**Directions for this task**
State, as a bare number, how many lines below contain "reflectievragen".

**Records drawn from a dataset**
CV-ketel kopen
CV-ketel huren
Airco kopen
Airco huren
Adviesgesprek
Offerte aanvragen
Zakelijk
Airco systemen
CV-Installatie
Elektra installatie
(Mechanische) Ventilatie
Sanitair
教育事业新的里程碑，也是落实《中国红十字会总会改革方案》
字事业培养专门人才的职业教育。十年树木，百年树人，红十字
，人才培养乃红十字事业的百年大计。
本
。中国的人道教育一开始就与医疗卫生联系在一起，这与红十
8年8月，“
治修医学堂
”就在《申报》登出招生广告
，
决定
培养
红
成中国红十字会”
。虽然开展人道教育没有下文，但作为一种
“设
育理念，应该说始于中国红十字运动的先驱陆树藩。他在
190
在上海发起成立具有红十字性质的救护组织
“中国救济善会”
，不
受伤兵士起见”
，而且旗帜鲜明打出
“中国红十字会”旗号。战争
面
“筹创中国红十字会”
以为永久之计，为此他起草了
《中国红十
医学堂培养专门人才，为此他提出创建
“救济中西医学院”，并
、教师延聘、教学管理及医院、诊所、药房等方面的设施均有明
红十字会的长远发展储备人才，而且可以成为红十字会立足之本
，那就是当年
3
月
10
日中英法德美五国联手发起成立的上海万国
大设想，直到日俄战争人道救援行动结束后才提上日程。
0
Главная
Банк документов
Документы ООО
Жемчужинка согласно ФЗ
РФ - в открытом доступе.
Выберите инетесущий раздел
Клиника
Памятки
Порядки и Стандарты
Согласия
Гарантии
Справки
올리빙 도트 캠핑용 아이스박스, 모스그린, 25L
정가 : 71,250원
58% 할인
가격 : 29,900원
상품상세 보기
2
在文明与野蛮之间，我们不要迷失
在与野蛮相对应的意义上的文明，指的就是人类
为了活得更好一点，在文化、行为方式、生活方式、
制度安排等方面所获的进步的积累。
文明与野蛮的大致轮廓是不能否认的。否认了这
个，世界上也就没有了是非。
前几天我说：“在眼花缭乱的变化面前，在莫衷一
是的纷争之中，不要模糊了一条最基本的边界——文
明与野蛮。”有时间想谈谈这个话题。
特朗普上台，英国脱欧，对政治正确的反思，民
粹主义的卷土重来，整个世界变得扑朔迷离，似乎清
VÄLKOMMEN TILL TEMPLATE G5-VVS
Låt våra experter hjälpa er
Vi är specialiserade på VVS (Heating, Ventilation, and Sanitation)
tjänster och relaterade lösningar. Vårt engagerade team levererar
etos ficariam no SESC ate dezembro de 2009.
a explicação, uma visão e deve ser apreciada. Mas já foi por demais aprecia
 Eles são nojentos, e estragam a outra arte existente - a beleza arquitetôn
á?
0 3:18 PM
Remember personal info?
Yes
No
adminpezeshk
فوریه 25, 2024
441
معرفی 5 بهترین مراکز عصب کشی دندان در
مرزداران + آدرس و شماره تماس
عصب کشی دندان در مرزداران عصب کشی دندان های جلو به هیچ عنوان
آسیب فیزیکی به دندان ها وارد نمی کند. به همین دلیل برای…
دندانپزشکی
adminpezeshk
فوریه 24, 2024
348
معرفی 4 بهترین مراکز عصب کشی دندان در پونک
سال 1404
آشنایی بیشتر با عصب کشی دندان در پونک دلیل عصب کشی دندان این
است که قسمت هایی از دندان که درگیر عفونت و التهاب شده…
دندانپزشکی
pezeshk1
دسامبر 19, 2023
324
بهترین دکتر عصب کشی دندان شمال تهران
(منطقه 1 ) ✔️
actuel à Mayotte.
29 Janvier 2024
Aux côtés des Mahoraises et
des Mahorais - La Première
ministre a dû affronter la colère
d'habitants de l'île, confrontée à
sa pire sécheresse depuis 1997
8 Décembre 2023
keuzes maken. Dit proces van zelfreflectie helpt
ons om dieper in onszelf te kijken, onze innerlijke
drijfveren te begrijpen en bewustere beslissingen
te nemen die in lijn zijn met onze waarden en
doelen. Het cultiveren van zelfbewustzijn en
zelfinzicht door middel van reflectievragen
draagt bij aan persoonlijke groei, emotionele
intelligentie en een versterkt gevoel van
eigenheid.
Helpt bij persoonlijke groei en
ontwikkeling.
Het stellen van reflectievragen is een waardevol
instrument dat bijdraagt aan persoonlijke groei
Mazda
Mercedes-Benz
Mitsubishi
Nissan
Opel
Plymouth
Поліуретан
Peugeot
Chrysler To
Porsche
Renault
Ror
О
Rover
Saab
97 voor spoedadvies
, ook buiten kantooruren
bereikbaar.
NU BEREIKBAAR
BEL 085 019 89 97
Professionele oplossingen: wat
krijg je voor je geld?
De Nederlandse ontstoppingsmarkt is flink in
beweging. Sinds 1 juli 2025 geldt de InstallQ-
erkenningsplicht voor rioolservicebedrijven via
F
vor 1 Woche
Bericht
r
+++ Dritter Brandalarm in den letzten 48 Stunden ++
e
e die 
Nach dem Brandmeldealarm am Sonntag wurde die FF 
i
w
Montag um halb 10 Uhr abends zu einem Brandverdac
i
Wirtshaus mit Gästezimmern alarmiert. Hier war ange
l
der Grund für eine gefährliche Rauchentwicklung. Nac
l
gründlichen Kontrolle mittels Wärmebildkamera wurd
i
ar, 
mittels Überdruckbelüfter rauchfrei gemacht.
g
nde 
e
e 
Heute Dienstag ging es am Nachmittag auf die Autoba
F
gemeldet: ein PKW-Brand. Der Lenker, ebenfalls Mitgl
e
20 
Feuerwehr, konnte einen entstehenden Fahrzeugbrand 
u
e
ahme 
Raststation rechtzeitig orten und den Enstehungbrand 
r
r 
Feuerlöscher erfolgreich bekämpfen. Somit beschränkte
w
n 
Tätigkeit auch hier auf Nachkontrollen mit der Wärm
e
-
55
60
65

**Written response**
2